Vintage and Classic Car Museum
- Location: Udaipur, Rajasthan, India
- Owner: Arvind Singh Mewar

= Vintage and Classic Car Museum =

Vintage and Classic Car Museum is a car museum in Udaipur in Rajasthan state in India, having some of the rarest classic and vintage car collection. This museum is owned by Arvind Singh Mewar.

== History ==
The Vintage and Classic Car Museum, or Vintage & Classic Car Collection was unveiled to general public on 15 February 2000. It was inaugurated by Lord Montagu of Beaulieu, founder of the National Motor Museum in England. The Vintage & Classic Car Collection is a car collection and a museum, showing all the vehicles belonging to the Maharanas of Mewar both past and present. The collection is housed in the original former Mewar State Motor Garage, which currently serves as this museum. Garden Hotel and Restaurant, a property of HRH Group of Hotels, Udaipur, is also contained within the garage's grounds. The semi-circular motor garage with its forecourt is housed within a greater courtyard. It also houses one of the original Shell petrol pump, which is still assumed to be in usable condition.
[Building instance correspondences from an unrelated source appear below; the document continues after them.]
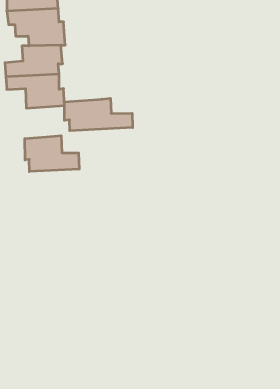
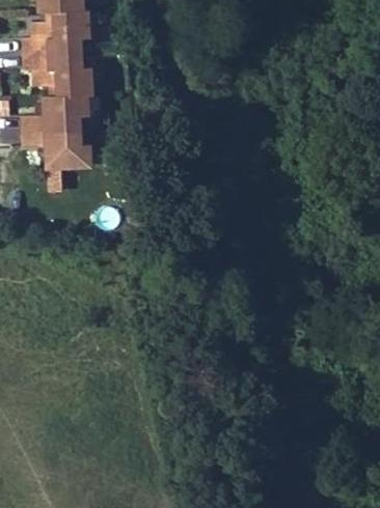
building: [64,98,133,131] -> none
building: [25,136,79,172] -> none

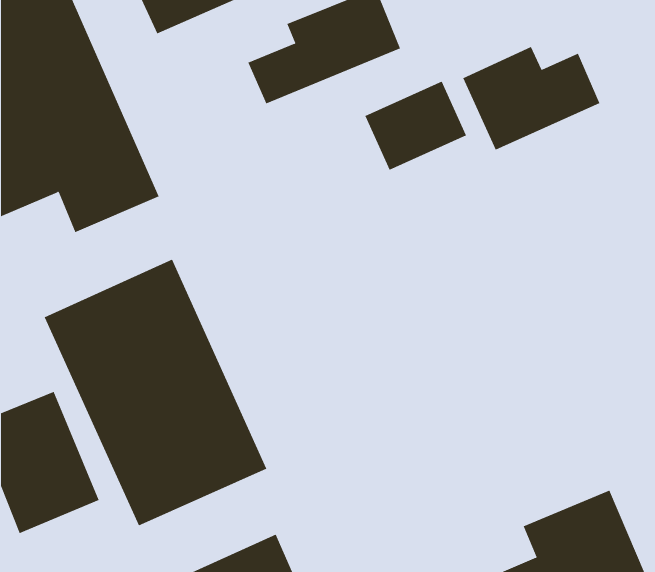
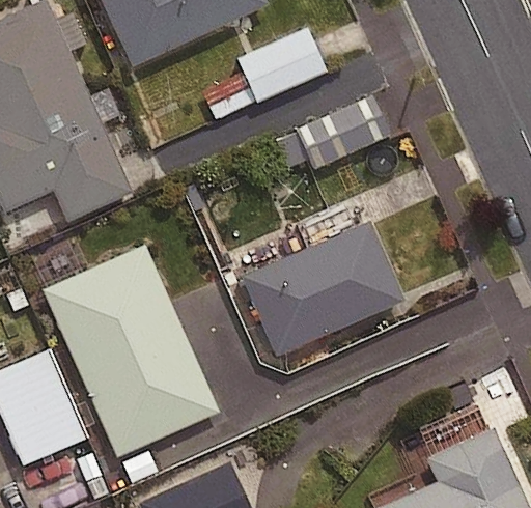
building: [462,46,600,150] -> none
building: none -> [239,219,403,357]

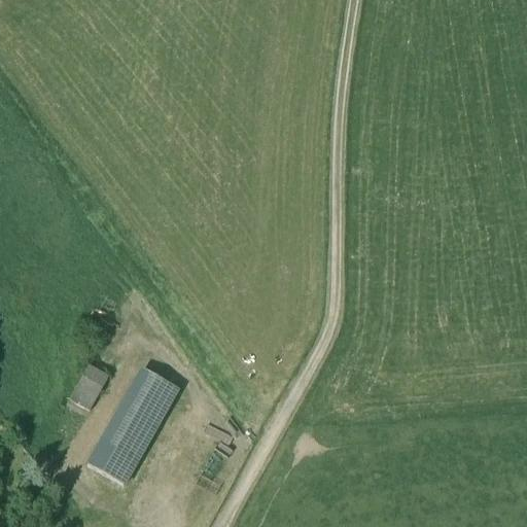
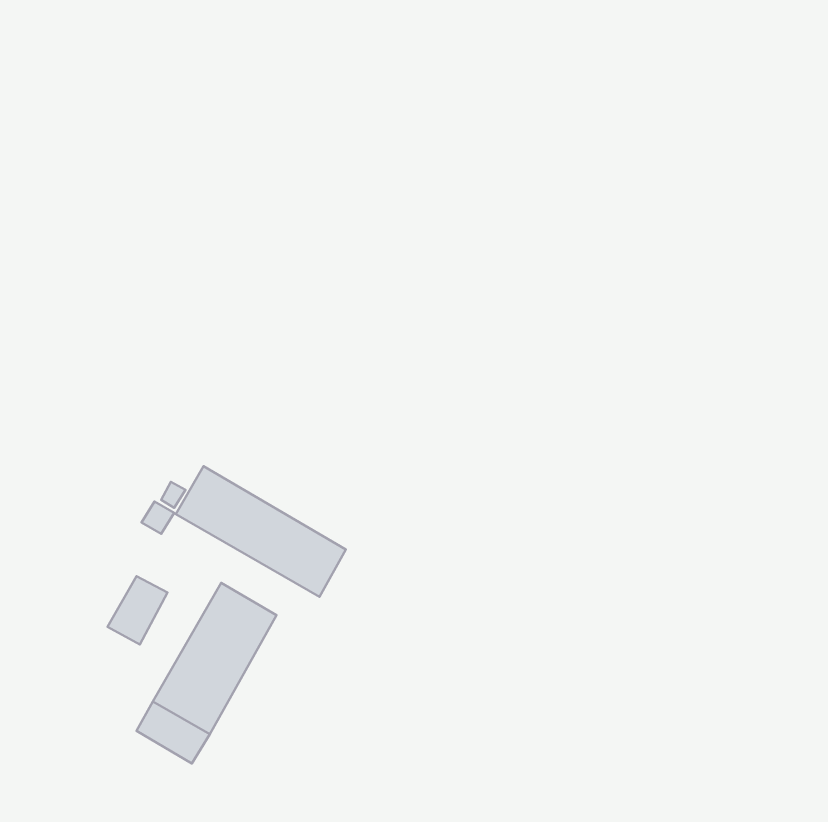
building: none -> [176,466,346,597]

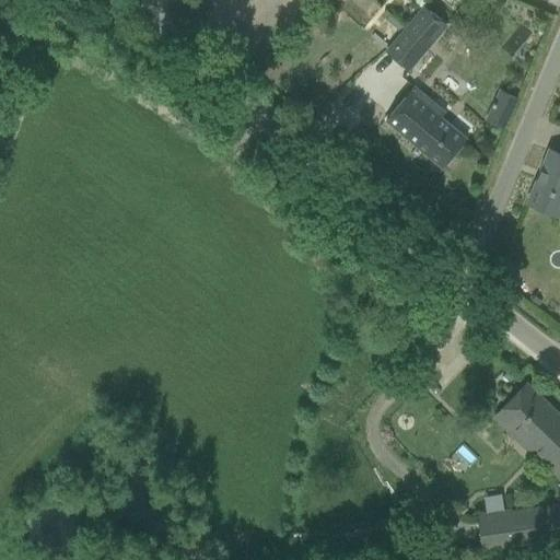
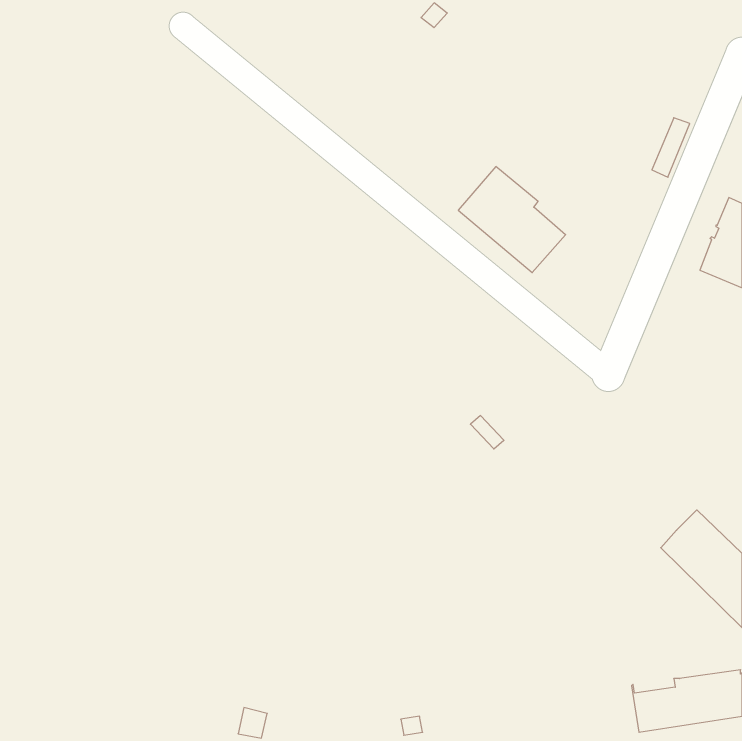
building: [386,7,445,69] -> none
building: [385,86,466,166] -> [458,167,566,273]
Despite some vehicles being over seventy years old, each one is still kept in working condition.

==General==
The Vintage and Classic Car Museum has around 20 antique cars, including 4 Rolls-Royce's, 2 Cadillacs, one MG-TC convertible, one Ford-A Convertible, one Vauxhall-12 and several other exhibits like solar powered rickshaws and many more.

== Location ==
The Vintage and Classic Car Museum is located on the Gulab Bagh Road, just opposite to the main entrance to the Gulab Bagh and Zoo. It is just 1.5 km from Udaipur City railway station and 1 km from Udaipur City Bus Depot. Visitors can reach here by personal vehicle, or can avail themselves of a taxi or local rickshaw to reach here. There is an entrance charge (per-person basis) to visit this museum.